Craig Robinson A Black Comedian With A Story

Craig Robinson shares story of his life, not big but enough to show us who is he

Craig Robinson knows how to keep a show going. During a four-day stand-up tour in Fairbanks, Alaska (“the North Pole,” he quips), the 41-year-old music-teacher-turned-comic made the mistake of pregaming on tequila shots chased with beer before a gig, according to The Vibe Magazine.

“The show was going so well… Then I was like, T need to go to the bathroom. Y’all wait,’” Robinson recalls. Moments later, his stomach rebelled. “I vomited onstage. But I kept going. It was as if everything went to a higher level. I could do no wrong. Nothing was going to stop me.”
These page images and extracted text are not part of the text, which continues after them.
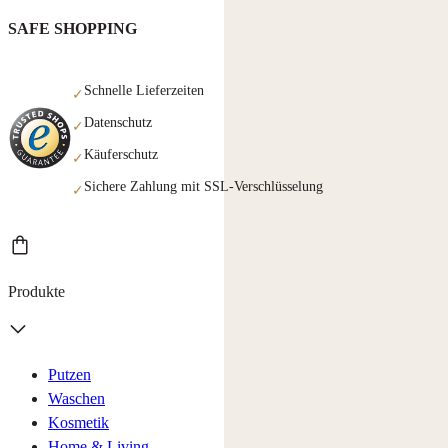
SAFE SHOPPING
Schnelle Lieferzeiten
✓
Datenschutz
✓
Käuferschutz
✓
Sichere Zahlung mit SSL-Verschlüsselung
✓
Produkte
Putzen
Waschen
Kosmetik
Home & Living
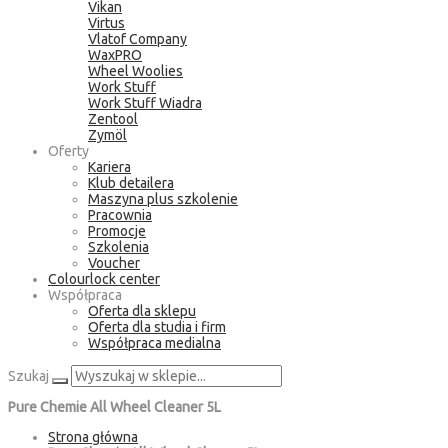
Vikan
Virtus
Vlatof Company
WaxPRO
Wheel Woolies
Work Stuff
Work Stuff Wiadra
Zentool
Zymöl
Oferty
Kariera
Klub detailera
Maszyna plus szkolenie
Pracownia
Promocje
Szkolenia
Voucher
Colourlock center
Współpraca
Oferta dla sklepu
Oferta dla studia i firm
Współpraca medialna
Szukaj
Pure Chemie All Wheel Cleaner 5L
Strona główna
This Puff mentality has sent Robinson’s acting career on an upward slope, anchored by his deadpan turn as paper-pusher Darryl Philbin on NBC’s The Office, which ends its eight-year run this May. His dry wise­cracks leave permanent impressions, even in bit roles like Judd Apatow’s knocked up (playing a discriminating bouncer) and Tyler Perry’s Daddy’s Little Girls, his one-way ticket out of obscurity.

“I was in this shitty condo when my manager told me I got that part,” says Robinson, who reunites with Perry in this spring’s Peeples and co-fronts the summer comedies Rapturepal-ooza and This Is the End with the Seth Rog’en squad.
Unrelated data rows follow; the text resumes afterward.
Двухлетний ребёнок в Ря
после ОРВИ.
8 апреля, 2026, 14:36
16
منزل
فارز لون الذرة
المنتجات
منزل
“You ever scream privately to yourself? It was one of those.” Consider it an aha moment for a guy whose baby steps into stand- up involved a botched attempt to impress a chick. Before moving from his native Chi­cago to L.A. in 1999, the master’s degree holder nurtured his comedy gene in college through open mics.
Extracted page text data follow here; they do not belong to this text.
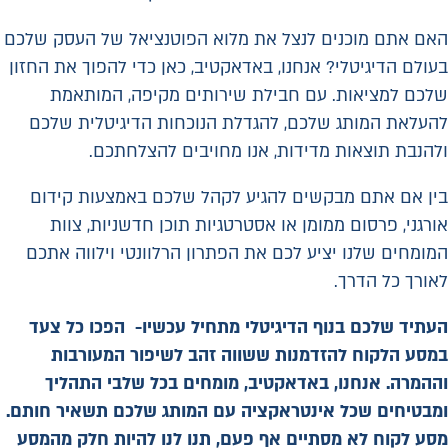
האם אתם מוכנים לנצל את מלוא הפוטנציאל של העסק שלכם
בעולם הדיגיטלי? אנחנו, באדאקטיב, כאן כדי להפוך את החזון
שלכם למציאות. עם חבילת שירותים מקיפה, המותאמת
להעלאת המותג שלכם, להגדלת הנוכחות הדיגיטלית שלכם
ולהנבת תוצאות מדידות, אנו מחויבים להצלחתכם.
בין אם אתם מבקשים להגיע לקהל שלכם באמצעות קידום
אורגני, פרסום ממומן או אסטרטגיות תוכן חדשניות, צוות
המומחים שלנו יציע לכם את הפתרון הרלוונטי וילווה אתכם
לאורך כל הדרך.
העתיד שלכם בנוף הדיגיטלי מתחיל עכשיו- הפכו כל צעד
במסע הלקוח להזדמנות ששווה זהב לשיפור המעורבות
וההמרה. אנחנו, באדאקטיב, מומחים בכל שלבי התהליך
ומבטיחים שכל אינטראקציה עם המותג שלכם תשאיר חותם.
מסע לקוח לא מסתיים אף פעם, תנו לנו להיות חלק מהמסע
“I was at some sorority talent show, and two guys I knew went up and did comedy. It blew my mind,” he says. “I saw them like they were superheroes. They had this power to get this response from you. That’s when I got hooked.”

Now transitioning from the sidelines to the forefront, Robinson spearheads an upcoming autobiographical NBC pilot, where he plays a music teacher. On top of filming Hot Tub Time Machine 2 this summer, he’ll be moonlight­ing as a member of the funk-psych band the Nasty Delicious, another dream materialized.

“When I was teaching, I yearned to have a band to the point where I would be at shows and be conducting bands from the audience,’ says Robinson. “Now, I have a band. What it’s becoming is a bunch of people who love to play together and some serious-ass musi­cians. I just get out the way and let them rock, so I look like a genius.”